If you would like more details on the minor and major fulfillment of Isaiah’s prophecies, you can find it in the online book “Isaiah’s Prophecies” Volume 1 & Volume 2.

Isaiah, Chapters 11-16

“With rejoicing you will draw water
From the springs of salvation.”
~Isaiah 12:3

In some Bible passages, water is a metaphor for knowledge of the true God. (Is. 11:9; Re. 22:17)
An accurate knowledge of Bible teachings can strengthen our faith in God the way streams nourish a leafy tree. (Ps. 1:1-3)
Unlike trees, however, most of us do not have an innate inclination to enjoy Bible reading in and of itself.
A rejoicing attitude toward Bible reading is something that must be conscientiously nurtured.
When we do not read God’s Word regularly, or read it but do not take the time to analyze how it affects our relationship with our heavenly Father, we can begin to depend more on ourselves or on material assets.
In time, spiritual matters may become tedious and cumbersome.
In contrast, the more we get to know Jehovah, the more we perceive his loyal love and we are inclined to rely on him through anxious times.
Then we can share in the prophet’s joyous conviction:

“Look!

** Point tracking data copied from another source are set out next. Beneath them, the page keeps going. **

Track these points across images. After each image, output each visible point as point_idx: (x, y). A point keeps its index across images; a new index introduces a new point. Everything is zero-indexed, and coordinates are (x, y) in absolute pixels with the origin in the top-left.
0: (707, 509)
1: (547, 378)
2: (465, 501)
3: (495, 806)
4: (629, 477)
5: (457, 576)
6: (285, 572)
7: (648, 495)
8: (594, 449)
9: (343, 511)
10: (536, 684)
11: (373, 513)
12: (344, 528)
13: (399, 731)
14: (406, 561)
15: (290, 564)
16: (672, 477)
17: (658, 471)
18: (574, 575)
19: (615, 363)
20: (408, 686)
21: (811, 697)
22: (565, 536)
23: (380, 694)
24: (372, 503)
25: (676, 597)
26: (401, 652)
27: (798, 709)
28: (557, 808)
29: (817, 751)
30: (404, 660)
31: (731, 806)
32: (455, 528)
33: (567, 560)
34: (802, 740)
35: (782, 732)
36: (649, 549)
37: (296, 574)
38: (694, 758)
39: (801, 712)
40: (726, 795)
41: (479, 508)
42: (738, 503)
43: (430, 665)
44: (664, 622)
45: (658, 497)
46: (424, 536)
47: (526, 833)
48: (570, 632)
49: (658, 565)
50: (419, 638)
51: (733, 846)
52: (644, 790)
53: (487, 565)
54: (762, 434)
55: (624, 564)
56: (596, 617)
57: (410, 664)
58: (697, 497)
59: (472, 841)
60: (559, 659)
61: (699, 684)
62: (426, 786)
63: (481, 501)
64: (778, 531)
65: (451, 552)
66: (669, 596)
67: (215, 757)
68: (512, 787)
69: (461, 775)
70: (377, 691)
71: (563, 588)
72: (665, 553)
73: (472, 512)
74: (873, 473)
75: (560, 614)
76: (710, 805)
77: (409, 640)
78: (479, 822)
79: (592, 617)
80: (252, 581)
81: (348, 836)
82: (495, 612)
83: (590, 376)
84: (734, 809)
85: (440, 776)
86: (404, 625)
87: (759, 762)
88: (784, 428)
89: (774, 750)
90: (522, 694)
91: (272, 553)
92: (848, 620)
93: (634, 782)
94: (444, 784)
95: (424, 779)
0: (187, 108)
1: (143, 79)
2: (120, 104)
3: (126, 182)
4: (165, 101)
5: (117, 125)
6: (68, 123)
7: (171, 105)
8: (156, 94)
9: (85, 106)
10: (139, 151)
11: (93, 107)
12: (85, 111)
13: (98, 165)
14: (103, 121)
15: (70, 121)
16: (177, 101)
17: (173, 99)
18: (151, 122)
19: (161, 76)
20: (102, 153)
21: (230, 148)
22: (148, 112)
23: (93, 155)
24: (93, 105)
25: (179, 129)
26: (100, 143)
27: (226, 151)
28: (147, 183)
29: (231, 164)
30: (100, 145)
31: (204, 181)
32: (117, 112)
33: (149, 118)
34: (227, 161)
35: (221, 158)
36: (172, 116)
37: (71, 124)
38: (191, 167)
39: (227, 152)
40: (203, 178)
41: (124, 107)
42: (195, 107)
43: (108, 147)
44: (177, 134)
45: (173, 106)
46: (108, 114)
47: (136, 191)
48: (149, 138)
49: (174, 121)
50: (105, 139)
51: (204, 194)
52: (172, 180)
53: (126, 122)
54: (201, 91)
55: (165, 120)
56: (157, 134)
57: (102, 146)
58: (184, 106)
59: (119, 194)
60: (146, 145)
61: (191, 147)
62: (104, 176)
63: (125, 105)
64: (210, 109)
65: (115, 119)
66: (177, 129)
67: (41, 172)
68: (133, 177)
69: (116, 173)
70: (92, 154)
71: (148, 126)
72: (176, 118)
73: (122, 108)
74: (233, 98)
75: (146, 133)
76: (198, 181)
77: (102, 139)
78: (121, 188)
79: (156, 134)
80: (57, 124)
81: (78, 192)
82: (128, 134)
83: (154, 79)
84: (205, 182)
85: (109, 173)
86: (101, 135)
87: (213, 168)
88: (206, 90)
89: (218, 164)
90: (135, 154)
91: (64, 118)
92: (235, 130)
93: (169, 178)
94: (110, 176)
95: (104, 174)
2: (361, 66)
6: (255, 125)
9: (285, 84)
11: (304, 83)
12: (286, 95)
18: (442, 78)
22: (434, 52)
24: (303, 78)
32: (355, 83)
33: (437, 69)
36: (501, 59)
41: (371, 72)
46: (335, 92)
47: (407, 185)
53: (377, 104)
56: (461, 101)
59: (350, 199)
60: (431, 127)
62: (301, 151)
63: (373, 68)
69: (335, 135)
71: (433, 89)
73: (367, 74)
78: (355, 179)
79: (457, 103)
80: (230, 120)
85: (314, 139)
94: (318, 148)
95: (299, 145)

God is my salvation.I will trust and feel no dread;
For Jah Jehovah is my strength and my might, And he has become my salvation.”
~Is. 12:2

Psalms 120-134

“For Jehovah is loyal in his love,
And he has great power to redeem.
He will redeem Israel from all their errors.”

~Psalm 130:7,8

“Redeem” connotes a number of things:
You can redeem a coupon, in which case the literal meaning is to exchange.
You can redeem something you pawned, in which case you are recuperating something valuable.
You can redeem a mortgage, which basically means you’ve paid off a great debt.
You can also redeem abstract things, like when you fulfill a promise.
You can redeem people, including yourself, when you or someone else recovers your reputation.
It is possible for God to redeem us from sin because He has exchanged the perfect life of his son for each person born into sin (Rom. 5:8).
He has paid off our debt and recuperated our chance to live forever.
Because of Christ’s sacrifice, Jehovah can fulfill his promise to save those who exercise faith in His son (John 3:16).
His pardon is so great that He can even reestablish our reputation (Isa. 1:18).
How can we make use of God’s loyal love?
We must show appreciation for what He does for us (Mic. 6:8).

Psalms 106-109

“But you, Jehovah the Sovereign Lord, Act in my behalf for the sake of your name. […]”
~Ps. 109:21

When we use God’s name, Jehovah, others come to identify Him as our God.
It is both a privilege and great responsibility.
But when others mistreat us, we can count on Jehovah acting in our behalf.
He does not tolerate anyone bringing such disgrace onto Himself, and what that means for us is that He is a God of action.
While Jehovah may allow an oppressive situation to continue for a bit of time, he will never allow his servants to be left hopeless or helpless.
He loyally extends kindness toward them in the form of deliverance or endurance (1 Cor. 10:13; 2 Cor. 4:7-9).
He may even save us in the form of giving us wisdom to know what our next step should be (Ps. 31:3; Ps. 119:98,99).
And yet another way he acts on our behalf is by forgiving our sins when we have truly repented (Ps. 25:11).
How wonderful it is to serve such a loyal God!